L’industrie pharmaceutique africaine connaît une transformation majeure, avec l’objectif de réduire sa dépendance aux importations, en particulier celles venant de Chine et d’Inde. Aujourd’hui, le continent produit à peine 3 % des médicaments qu’il consomme, alors que plus de 70 % sont importés. Face aux vulnérabilités exposées par la pandémie de COVID-19, l’Afrique cherche à renforcer sa production locale pour garantir son autonomie sanitaire. Pendant des décennies, les infrastructures pharmaceutiques africaines sont restées limitées en raison de coûts élevés, d’un manque de matières premières et de réglementations fragmentées. Résultat : la majorité des médicaments consommés sont importés, notamment de Chine, qui domine la production mondiale avec des coûts très bas.
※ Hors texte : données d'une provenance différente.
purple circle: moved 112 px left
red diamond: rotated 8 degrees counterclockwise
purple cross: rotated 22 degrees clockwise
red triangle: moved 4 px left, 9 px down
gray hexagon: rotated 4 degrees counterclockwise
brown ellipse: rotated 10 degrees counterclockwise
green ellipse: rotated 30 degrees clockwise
Cette dépendance a été particulièrement visible pendant la crise du COVID-19, lorsque des restrictions d’exportation ont provoqué des pénuries en Afrique. Cette prise de conscience a accéléré les initiatives visant à développer l’industrie locale et à réduire la vulnérabilité du continent.
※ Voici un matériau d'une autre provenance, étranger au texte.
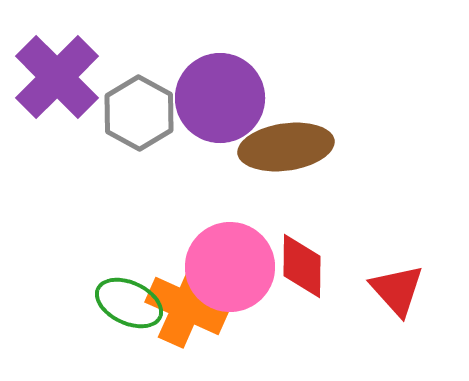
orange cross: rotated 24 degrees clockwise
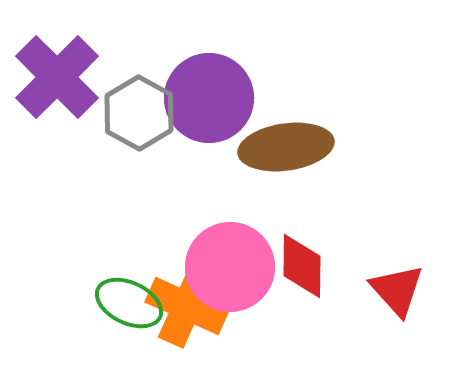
purple circle: moved 11 px left
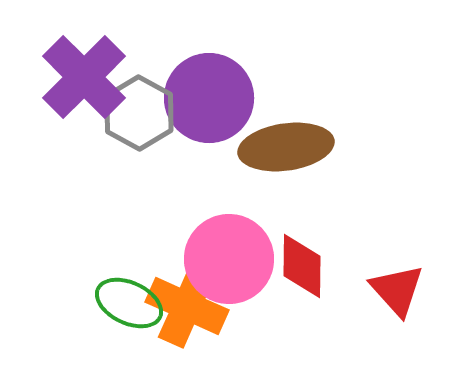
purple cross: moved 27 px right
pink circle: moved 1 px left, 8 px up
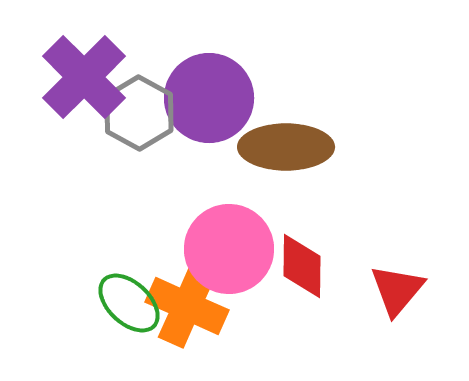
brown ellipse: rotated 8 degrees clockwise
pink circle: moved 10 px up
red triangle: rotated 22 degrees clockwise
green ellipse: rotated 18 degrees clockwise
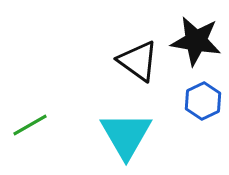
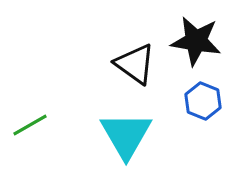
black triangle: moved 3 px left, 3 px down
blue hexagon: rotated 12 degrees counterclockwise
Pour renforcer l’industrie pharmaceutique africaine, des mesures stratégiques ont été mises en place. En 2021, l’Union africaine a créé l’Agence africaine du médicament (AMA) pour harmoniser les normes et faciliter la production locale. Cette initiative vise à réduire les obstacles réglementaires qui freinent le développement du secteur. Plusieurs pays se distinguent déjà. Le Maroc, l’Afrique du Sud, l’Égypte et le Nigeria ont investi massivement dans leur industrie pharmaceutique. Le Maroc, par exemple, produit désormais des vaccins localement et attire de grands laboratoires. L’Afrique du Sud joue un rôle clé dans la fabrication de traitements contre le VIH, tandis que l’Égypte renforce sa production de médicaments génériques. Les partenariats internationaux participent également à cette dynamique. Des groupes pharmaceutiques comme Eli Lilly ou BioNTech investissent dans des usines sur le continent, favorisant le transfert de technologies et l’essor d’une production locale plus compétitive.
Malgré ces avancées, plusieurs obstacles freinent encore l’essor du secteur. L’un des principaux défis est l’accès aux matières premières, qui restent largement importées. Cette dépendance limite la compétitivité des entreprises locales et expose les producteurs africains aux fluctuations des coûts et aux ruptures d’approvisionnement. Le financement est également un problème majeur. Construire des usines pharmaceutiques demande des investissements conséquents, et l’accès au crédit reste limité pour de nombreux acteurs locaux. Si certains gouvernements offrent des incitations fiscales, elles restent insuffisantes face aux ressources massives dont disposent les industries chinoises et indiennes. L’environnement réglementaire constitue un autre frein. Bien que l’AMA ait été créée pour uniformiser les normes, chaque pays africain applique encore ses propres règles, rendant complexe la commercialisation des médicaments à l’échelle continentale. Cette fragmentation nuit aux producteurs locaux et décourage les investisseurs étrangers. Enfin, la concurrence des importations chinoises reste un défi majeur. Grâce à une production de masse et des coûts réduits, la Chine domine le marché africain avec des prix imbattables. Pour contrer cela, certains laboratoires africains misent sur l’innovation et le développement de traitements adaptés aux besoins du continent, notamment contre le paludisme et la drépanocytose.
L’Afrique ne remplacera pas la Chine à court terme, mais elle peut réduire sa dépendance en ciblant la production des médicaments les plus essentiels. En 2025, un sommet à Abidjan réunira les acteurs du secteur pour établir une liste de médicaments prioritaires à produire localement, une initiative qui pourrait orienter les investissements vers les segments les plus stratégiques. L’essor des biotechnologies et de la bioproduction représente également un levier de croissance prometteur. Plusieurs entreprises africaines se tournent vers la fabrication de vaccins et de traitements innovants, une tendance qui pourrait donner au continent un avantage compétitif sur le long terme. Si les investissements continuent et que les États mettent en place des politiques adaptées, l’Afrique pourrait devenir un acteur clé du marché pharmaceutique mondial. Avec une réglementation plus cohérente, une meilleure infrastructure et des stratégies adaptées, le continent pourrait voir émerger une industrie pharmaceutique solide et garantir une meilleure autonomie sanitaire pour ses populations.